ACTIVITY: Search the records for the string "Compensation", then copy each line where it appears.

Source data:
= Beginning of Section =

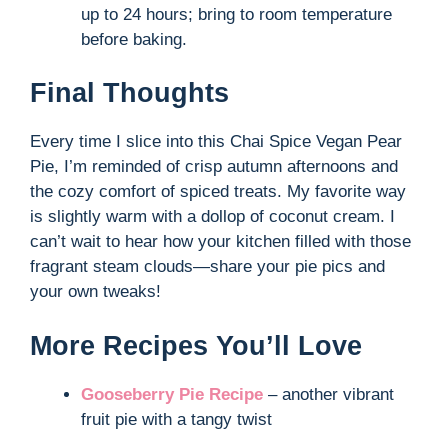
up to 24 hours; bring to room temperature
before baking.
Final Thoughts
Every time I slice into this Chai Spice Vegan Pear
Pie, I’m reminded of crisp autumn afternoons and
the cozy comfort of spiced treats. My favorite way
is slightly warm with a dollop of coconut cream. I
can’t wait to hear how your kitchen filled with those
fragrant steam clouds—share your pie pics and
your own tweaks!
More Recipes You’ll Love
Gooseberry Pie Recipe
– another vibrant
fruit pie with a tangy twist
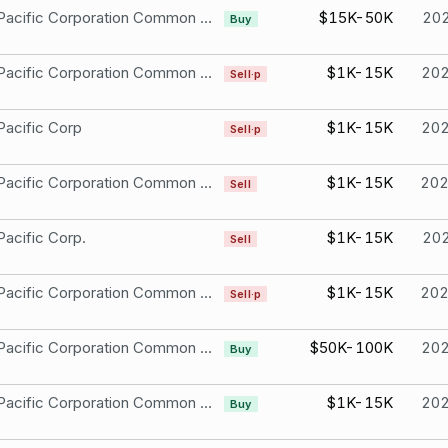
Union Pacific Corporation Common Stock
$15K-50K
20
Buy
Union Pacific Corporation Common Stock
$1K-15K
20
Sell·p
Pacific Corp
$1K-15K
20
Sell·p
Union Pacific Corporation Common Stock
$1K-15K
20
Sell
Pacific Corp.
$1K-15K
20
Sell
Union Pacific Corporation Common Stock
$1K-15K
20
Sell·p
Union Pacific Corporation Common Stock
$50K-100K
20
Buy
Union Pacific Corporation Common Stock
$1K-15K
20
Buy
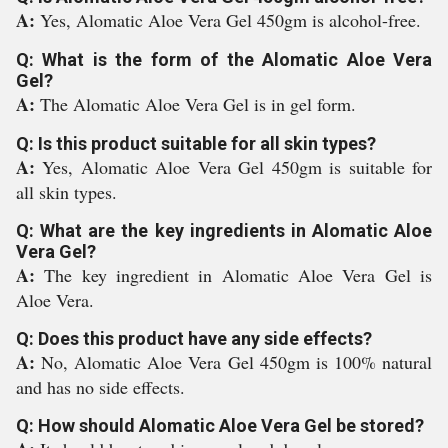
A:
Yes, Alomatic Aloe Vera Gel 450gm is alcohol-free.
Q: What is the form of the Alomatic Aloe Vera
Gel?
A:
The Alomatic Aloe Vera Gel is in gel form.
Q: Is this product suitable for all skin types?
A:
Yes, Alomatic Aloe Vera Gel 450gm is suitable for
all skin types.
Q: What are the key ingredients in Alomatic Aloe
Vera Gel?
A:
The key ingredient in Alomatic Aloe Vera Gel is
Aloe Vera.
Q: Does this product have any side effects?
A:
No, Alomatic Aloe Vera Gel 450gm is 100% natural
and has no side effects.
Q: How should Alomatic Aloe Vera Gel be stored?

= End of Section =
= Beginning of Section =

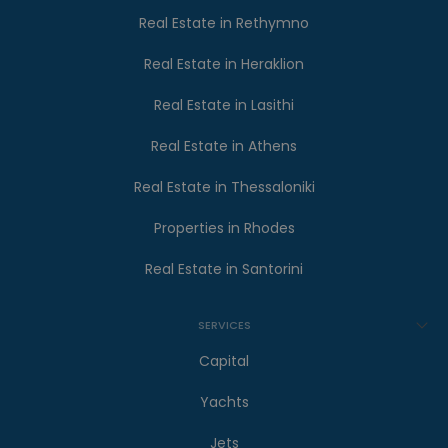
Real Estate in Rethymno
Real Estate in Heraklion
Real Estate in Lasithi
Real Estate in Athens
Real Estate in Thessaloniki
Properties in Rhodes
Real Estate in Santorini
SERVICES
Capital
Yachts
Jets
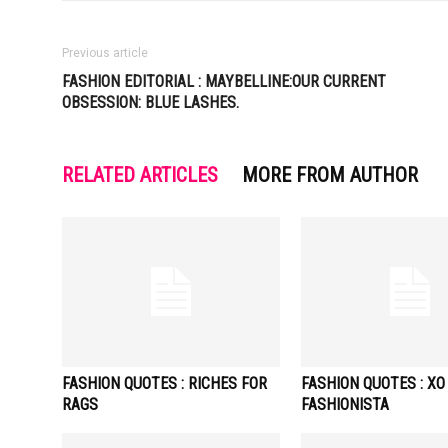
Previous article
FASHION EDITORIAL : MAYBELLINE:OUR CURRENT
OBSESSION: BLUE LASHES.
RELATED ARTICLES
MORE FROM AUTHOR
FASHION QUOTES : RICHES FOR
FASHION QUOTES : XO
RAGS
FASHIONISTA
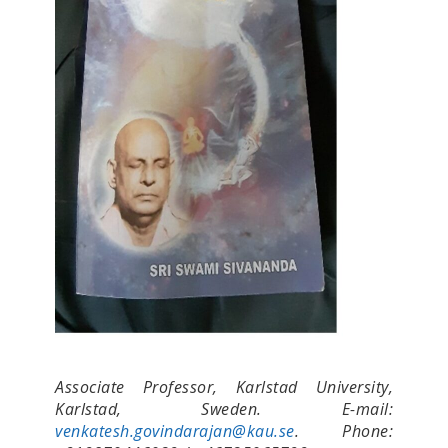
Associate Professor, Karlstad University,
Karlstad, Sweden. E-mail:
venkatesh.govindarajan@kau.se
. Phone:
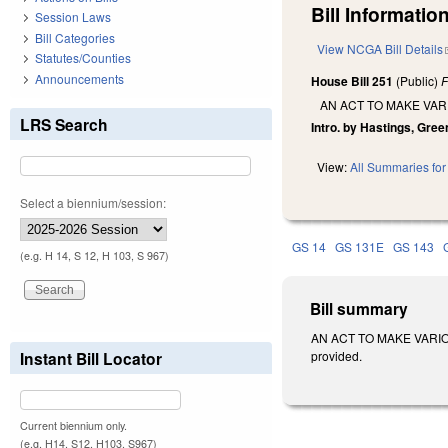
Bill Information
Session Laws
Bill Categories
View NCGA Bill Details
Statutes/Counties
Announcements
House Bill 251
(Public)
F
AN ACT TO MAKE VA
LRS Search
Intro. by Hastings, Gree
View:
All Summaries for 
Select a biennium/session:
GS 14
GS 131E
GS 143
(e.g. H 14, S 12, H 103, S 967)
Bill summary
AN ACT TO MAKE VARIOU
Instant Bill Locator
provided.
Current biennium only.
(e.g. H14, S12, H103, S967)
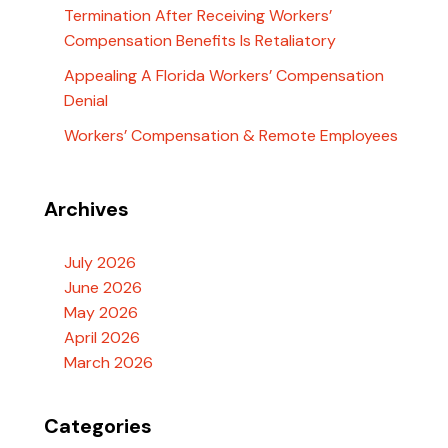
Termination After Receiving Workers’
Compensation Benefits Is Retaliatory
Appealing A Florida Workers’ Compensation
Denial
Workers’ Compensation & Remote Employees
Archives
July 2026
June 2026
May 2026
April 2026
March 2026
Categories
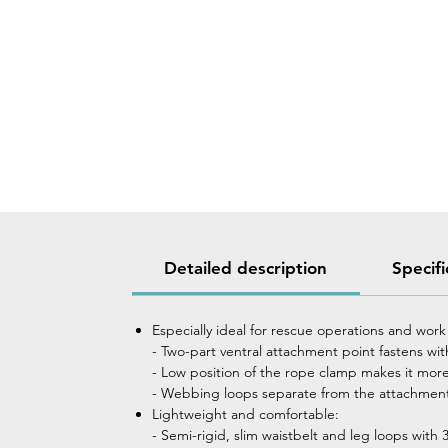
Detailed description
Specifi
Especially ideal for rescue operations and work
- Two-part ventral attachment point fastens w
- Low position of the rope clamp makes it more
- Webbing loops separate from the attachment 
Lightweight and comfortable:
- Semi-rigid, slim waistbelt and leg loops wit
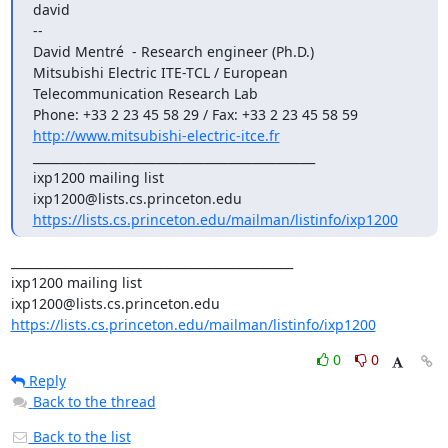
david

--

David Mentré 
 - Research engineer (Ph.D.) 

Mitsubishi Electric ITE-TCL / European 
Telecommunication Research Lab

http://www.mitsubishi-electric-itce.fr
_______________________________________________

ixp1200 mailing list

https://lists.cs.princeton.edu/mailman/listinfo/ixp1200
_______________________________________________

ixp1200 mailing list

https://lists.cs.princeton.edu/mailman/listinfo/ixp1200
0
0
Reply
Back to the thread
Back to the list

= End of Section =

RESPONSE:
Compensation Benefits Is Retaliatory
Appealing A Florida Workers’ Compensation
Workers’ Compensation & Remote Employees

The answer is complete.